Later, Fitzhugh and McNulty have a meeting during which "Fitz" characterizes Daniels as being "dirty", revealing that the FBI had previously investigated Daniels for "integrity concerns". When the FBI found Daniels had hundreds of thousands of dollars in unexplained liquid assets, they turned their findings over to Burrell, who failed to move the investigation forward. McNulty suggests that perhaps Daniels spends a lot of time in Atlantic City, implying the money resulted from gambling winnings, but while skeptical of this idea, neither of the men can be certain of the money's origins as of yet.
Omar Little and his gang spend several days in a white van watching the low-rise crew sell their drugs. D'Angelo Barksdale instructs Bodie Broadus, Poot Carr, and Wallace in showing respect to their customers and shares his belief that if there was no violence involved in their trade, then the police would not be interested in them. While waiting for more product to be delivered (waiting for "the stash" to be "re-upped"), D'Angelo spots them playing checkers with a chess set (pictured). He teaches them the game of chess using the analogy of the Barksdale crew - Avon as king, Stringer as the queen, the stash as the rook, soldiers as pawns. When Bodie learns of the possibility of a pawn becoming a queen, he draws a comparison with himself. D'Angelo is skeptical, remarking that pawns die early in the game, but Bodie insists that a smart pawn can be successful.

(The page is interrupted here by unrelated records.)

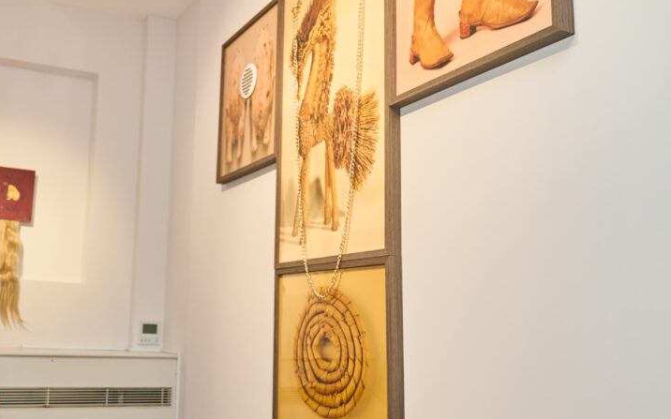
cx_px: 192
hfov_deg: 53.5
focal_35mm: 35
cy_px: 210
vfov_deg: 36.3
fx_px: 640
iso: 1250
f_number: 3.5
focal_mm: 24
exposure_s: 1/100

At Orlando's, Stringer is impressed by the amount of money D'Angelo is making in the courtyard. D'Angelo suggests that things will be better when they get a new package of narcotics. Stringer explains that there is nothing better on the way, but points out that if they sell a low-quality product, addicts will buy more of it, and the Barksdales will actually make more money. On his way out, D'Angelo strikes up a conversation with Shardene. She doesn't remember him but is open to his advances.

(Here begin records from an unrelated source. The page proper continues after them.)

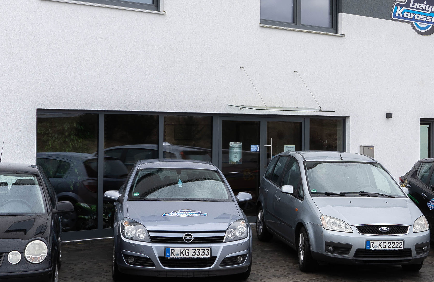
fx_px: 729
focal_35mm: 61
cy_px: 115
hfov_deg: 33.0
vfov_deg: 21.8
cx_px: 274
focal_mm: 24
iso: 100
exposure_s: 1/125
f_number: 8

That night, back at The Pit, D'Angelo leaves to buy food just before Omar and his crew burst in to the stashhouse to steal the drugs. When one of the low rise dealers, Sterling, refuses to reveal the location of the stash and insists that nothing is there, Omar shoots him in the knee. This prompts a younger dealer to reveal that the stash is hidden in the kitchen. When his partner Brandon uses his name in front of the dealers Omar is exasperated. Bubbles is on hand to watch the whole proceedings and reports back to Greggs. The next day, Wee-Bey Brice berates D'Angelo for the theft of his stash while he was not even present. Bodie is able to report Omar's name to Wee-Bey.

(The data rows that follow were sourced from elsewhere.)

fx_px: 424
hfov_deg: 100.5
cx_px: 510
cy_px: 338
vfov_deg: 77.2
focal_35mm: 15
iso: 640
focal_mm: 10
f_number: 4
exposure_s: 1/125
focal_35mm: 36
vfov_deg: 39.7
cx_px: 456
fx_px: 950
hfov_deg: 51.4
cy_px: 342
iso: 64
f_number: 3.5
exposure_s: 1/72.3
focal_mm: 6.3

Just at this moment, the detail arrives to arrest anybody they photographed previously. The dealers have changed stashhouses, so the detail finds little evidence, though Freamon notices a number written on a wall and writes it down. While searching the crew, Detective Mahone is punched by Bodie. Herc, Carver, and Greggs respond with a beating. Carver reports that a camera crew has offered to show their seizures. Daniels is disgusted when Greggs points out they have nothing to show.
This episode introduces the recurring character Omar Little, a stick-up artist who robs drug dealers for a living. Little is played by Michael K. Williams. The character became a major part of the show, frequently cited by critics and fans as one of the favorites. With the third season, Michael K. Williams joined the starring cast. His character is accompanied by his partners in crime Brandon Wright and John Bailey.
The episode also marks the first appearance of recurring Baltimore police department officers Major Bobby Reed, commander of the internal investigations division (IID), and Major Stanislaus Valchek, Southeastern district commander and Prez's father-in-law. Valchek plays a major role in the second season, and has appeared in all five seasons of the show.